In the ever-competitive retail environment, very few retailers have the ability to differentiate themselves and deliver superior financial returns. Murphy USA (MUSA -0.13%), a leading independent retailer of gasoline products and convenience store merchandise in the Southern and Midwestern parts of the US, is one of the notable exceptions.
It has achieved a return on capital employed ratio in excess of 11% in every year from 2009 to 2013. Murphy USA shares critical success factors with other successful retailers such as CST Brands (CST) and Hibbett Sports (HIBB 0.72%).
While many companies have gone down the 'capital-light' path in recent years, Murphy USA has adopted an 'asset-heavy' strategy. It owns 90% of its stores and seven product distribution terminals, which allows it to keep both its operating expenses and fuel costs low.
Another peer which has similarly pursued an asset ownership strategy is CST Brands, a convenience store operator primarily in the Central and Southwestern states. It owns approximately 79% of the convenience stores it runs and therefore benefits from reduced rental cost volatility and lower exposure to lease expiry risks.
Rental expenses account for less than 0.5% of CST Brands' sales, which suggests that it isn't vulnerable to rent hikes from opportunistic landlords who seek a share of the profit pie. In addition, retail is all about location, location, and location. By owning most of its stores, CST Brands has greater control over its prime locations.

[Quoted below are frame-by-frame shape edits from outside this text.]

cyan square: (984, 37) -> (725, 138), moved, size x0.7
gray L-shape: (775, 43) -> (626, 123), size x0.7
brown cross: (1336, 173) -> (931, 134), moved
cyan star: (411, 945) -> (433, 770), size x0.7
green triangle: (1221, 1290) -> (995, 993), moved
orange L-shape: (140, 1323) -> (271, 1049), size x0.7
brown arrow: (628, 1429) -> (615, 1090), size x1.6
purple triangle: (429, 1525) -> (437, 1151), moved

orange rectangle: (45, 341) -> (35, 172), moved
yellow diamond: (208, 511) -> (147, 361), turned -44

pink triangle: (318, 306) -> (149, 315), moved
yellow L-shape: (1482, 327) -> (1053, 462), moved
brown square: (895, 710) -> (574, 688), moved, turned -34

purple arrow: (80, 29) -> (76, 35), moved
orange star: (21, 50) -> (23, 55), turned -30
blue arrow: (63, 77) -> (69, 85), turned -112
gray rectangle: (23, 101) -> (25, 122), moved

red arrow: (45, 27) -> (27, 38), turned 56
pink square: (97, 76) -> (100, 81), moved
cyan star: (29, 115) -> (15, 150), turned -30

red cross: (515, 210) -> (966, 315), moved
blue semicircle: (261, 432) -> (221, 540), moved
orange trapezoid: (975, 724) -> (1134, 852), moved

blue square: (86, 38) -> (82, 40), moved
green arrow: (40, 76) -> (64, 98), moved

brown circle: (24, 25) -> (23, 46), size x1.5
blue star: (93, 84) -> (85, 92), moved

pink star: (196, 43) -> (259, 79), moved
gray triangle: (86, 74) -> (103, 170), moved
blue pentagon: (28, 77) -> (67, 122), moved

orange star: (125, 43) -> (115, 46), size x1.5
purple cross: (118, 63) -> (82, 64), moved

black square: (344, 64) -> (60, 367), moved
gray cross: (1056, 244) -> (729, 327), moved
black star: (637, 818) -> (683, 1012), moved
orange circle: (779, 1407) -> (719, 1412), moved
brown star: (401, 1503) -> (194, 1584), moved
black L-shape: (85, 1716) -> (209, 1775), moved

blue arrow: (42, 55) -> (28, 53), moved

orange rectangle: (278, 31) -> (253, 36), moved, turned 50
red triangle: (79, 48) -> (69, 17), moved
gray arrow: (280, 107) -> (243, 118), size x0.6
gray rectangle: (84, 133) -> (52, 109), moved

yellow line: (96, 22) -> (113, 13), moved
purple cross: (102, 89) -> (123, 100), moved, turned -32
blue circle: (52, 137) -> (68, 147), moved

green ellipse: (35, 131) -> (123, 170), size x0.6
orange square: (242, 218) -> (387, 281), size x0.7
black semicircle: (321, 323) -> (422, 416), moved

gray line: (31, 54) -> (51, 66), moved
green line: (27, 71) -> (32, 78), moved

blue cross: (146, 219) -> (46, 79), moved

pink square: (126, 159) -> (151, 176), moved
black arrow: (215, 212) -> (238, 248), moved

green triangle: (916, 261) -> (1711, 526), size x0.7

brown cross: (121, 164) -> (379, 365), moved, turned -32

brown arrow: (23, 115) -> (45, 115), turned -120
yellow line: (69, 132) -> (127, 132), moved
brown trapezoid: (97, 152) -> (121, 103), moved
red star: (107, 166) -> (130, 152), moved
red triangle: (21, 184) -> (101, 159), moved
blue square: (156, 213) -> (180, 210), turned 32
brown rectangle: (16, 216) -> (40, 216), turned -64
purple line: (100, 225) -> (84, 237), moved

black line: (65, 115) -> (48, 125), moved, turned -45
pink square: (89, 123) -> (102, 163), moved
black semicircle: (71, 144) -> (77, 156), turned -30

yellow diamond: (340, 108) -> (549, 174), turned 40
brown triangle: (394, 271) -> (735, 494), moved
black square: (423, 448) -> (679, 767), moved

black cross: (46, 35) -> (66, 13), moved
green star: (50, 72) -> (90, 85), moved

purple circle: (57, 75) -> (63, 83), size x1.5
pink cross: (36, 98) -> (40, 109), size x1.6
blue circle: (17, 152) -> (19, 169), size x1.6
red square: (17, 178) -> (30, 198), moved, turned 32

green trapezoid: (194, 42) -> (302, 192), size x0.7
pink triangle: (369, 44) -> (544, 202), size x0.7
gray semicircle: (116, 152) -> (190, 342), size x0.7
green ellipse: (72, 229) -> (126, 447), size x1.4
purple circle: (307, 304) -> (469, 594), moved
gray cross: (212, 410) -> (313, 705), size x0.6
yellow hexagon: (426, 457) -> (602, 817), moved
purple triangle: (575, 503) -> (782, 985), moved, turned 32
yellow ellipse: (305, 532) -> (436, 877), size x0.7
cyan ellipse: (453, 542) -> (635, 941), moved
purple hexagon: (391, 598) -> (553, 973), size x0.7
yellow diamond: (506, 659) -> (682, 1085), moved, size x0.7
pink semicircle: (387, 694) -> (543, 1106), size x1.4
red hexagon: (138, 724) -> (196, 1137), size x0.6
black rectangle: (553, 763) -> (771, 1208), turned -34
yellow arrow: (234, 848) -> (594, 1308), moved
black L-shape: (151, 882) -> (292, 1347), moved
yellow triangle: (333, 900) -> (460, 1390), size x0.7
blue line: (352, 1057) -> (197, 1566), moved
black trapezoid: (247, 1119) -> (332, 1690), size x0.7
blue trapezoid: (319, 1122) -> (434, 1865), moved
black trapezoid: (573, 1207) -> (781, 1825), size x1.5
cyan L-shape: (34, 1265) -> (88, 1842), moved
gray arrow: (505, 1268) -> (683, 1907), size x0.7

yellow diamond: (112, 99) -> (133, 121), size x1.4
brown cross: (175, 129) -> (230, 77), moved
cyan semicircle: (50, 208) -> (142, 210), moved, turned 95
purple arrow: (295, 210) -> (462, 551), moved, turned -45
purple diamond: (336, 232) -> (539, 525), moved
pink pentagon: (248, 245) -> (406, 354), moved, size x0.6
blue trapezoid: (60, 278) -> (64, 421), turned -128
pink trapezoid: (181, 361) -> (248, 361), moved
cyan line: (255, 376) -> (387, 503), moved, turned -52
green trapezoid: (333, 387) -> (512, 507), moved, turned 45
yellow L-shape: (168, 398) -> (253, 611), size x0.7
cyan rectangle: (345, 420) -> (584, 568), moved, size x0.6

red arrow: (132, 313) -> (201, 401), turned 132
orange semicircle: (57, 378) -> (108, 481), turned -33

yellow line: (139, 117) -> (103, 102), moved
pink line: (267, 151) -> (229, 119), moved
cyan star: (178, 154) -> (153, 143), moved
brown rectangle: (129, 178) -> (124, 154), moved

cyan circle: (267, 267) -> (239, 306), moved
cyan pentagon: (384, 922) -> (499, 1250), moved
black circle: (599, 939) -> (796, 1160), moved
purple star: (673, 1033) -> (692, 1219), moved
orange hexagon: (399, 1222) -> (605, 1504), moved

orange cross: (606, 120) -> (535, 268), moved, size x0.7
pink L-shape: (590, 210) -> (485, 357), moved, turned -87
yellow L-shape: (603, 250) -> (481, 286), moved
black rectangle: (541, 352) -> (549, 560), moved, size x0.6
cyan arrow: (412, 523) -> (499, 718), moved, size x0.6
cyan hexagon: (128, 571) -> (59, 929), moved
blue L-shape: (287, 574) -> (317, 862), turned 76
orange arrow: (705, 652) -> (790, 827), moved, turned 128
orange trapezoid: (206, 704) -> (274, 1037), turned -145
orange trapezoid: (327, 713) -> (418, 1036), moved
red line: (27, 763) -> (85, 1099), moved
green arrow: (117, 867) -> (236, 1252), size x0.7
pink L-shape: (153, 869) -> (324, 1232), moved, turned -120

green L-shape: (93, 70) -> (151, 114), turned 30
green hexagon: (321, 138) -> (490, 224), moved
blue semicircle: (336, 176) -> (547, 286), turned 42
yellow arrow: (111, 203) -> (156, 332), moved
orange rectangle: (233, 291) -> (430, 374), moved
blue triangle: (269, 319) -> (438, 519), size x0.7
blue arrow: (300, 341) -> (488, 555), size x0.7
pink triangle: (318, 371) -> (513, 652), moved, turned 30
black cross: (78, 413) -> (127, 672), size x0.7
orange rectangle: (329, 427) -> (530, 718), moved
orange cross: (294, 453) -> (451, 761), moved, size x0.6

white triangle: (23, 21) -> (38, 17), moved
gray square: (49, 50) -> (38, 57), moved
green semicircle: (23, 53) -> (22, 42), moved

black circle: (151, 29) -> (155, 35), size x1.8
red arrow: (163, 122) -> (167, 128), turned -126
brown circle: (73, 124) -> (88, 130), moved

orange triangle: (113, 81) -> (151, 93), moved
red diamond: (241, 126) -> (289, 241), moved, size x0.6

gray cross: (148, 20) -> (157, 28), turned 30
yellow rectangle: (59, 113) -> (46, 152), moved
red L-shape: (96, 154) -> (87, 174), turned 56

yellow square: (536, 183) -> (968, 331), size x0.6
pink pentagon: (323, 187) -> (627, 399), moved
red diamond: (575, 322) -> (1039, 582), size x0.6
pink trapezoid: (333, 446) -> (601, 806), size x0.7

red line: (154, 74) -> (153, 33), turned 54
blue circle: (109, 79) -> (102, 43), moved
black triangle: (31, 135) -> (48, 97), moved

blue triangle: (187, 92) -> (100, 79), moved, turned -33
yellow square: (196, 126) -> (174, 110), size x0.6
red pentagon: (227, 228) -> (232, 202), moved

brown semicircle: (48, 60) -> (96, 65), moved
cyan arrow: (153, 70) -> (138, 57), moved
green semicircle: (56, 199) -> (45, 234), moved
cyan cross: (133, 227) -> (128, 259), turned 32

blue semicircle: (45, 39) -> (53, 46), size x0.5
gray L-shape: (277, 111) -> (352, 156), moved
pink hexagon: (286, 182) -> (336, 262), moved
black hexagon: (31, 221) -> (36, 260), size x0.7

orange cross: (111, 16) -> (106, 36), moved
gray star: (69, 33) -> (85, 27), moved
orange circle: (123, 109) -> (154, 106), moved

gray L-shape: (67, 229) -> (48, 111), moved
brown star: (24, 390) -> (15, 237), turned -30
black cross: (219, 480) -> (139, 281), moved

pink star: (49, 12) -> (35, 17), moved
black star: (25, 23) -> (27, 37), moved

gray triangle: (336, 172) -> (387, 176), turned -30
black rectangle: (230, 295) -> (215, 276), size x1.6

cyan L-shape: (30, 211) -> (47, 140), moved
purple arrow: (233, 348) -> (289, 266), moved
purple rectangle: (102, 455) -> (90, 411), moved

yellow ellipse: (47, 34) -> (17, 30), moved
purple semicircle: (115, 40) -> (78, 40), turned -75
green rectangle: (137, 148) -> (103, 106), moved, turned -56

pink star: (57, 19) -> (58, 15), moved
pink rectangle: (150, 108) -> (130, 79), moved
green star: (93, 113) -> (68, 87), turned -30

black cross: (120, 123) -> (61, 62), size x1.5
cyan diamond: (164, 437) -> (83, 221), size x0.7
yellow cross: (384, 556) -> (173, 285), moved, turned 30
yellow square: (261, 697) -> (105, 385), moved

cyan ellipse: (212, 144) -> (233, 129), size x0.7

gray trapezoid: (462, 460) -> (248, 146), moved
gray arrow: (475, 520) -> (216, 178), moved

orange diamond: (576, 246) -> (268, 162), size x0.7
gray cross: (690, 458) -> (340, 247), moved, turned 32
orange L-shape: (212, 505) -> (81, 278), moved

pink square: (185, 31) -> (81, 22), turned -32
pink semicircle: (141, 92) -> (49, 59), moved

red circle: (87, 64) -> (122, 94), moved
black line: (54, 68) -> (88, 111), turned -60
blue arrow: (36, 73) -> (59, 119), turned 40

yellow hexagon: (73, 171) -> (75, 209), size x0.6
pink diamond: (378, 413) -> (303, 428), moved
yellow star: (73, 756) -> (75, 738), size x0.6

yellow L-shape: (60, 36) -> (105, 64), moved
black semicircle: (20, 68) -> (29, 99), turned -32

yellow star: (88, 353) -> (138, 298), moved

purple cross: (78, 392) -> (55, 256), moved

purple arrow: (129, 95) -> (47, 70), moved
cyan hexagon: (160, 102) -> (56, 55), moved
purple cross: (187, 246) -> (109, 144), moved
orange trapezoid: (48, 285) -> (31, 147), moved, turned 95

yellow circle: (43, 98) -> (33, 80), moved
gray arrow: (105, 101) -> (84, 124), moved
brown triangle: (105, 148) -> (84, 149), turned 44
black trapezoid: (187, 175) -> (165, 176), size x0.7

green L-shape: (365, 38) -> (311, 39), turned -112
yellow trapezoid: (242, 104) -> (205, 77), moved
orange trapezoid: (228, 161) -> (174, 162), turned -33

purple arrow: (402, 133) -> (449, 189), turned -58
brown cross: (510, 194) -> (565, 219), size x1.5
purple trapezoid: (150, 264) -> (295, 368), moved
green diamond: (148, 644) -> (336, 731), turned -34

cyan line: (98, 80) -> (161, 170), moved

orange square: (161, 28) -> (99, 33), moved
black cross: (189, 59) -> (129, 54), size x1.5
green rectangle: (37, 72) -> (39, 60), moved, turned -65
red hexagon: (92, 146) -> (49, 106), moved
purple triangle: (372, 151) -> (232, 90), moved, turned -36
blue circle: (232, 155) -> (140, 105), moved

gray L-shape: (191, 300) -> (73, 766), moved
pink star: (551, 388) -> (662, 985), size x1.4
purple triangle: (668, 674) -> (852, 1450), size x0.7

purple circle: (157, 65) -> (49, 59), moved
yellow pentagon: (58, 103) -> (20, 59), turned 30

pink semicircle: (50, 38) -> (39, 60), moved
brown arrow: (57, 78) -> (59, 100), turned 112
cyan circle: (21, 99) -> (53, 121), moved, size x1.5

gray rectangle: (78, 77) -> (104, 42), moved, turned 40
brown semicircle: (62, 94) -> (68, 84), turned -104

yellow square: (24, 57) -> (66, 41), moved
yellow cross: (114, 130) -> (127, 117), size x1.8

Like CST Brands, Murphy USA owns most of its stores and the results speak for themselves. Murphy USA incurs average monthly operating costs that are 44% less than those of the top quartile of stores by performance in the industry, based on the results of the 2012 National Association of Convenience Stores' State of the Industry Survey.
In addition, Murphy USA partially mitigates the risks of supply interruptions and increased distribution costs associated with delivering refined products to market because it owns a few of its product distribution terminals.
Benefiting from a retail giant's presence
While Wal-Mart (WMT 0.96%) has driven many small retailers out of business in the past few decades, many other companies such as Murphy USA and Hibbett Sports feed off of the foot traffic generated by Wal-Mart.
Sporting goods retailer Hibbett Sports focuses on serving small to mid-sized markets with populations in the 25,000-75,000 range. It tends to capitalize on the crowd-pulling effect of Wal-Mart stores by locating its stores in their vicinity and sells non-overlapping merchandise to capture part of the Wal-Mart shopper's wallet share.
A telling statistic is that approximately 79% of Hibbett Sports' stores are located in strip centers under the influence of Wal-Mart stores. Due to its ability to generate stable revenue streams by feeding off of the traffic from Wal-Mart, Hibbett Sport has managed to increase its top line in every single year of the past decade.
Similarly, Murphy USA has taken the relationship with Wal-Mart even further. As of the end of 2013, Murphy USA had 1,087 stores located close to Wal-Mart Supercenters and 31 stores situated at Wal-Mart Neighborhood Markets among its 1,200-odd locations. It inked an agreement with Wal-Mart in December 2012 which gave it the right to build 200 new stores at Wal-Mart locations over the next few years. Murphy USA estimates that there are about 1,204 Wal-Mart Supercenters that it has not covered in its core markets, which suggests a long growth runway ahead.
In addition, Murphy USA also works with Wal-Mart on a fuel discount program. Customers who use a Wal-Mart gift card, MoneyCard, or credit card will earn fuel savings of $0.10-$0.15 per gallon.
Foolish final thoughts
Murphy USA's high level of asset ownership and synergistic relationship with Wal-Mart are the two key reasons why it can maintain high profitability in a competitive market. With the potential to expand its store network to more locations in the vicinity of Wal-Mart stores, Murphy USA's growth prospects look equally promising.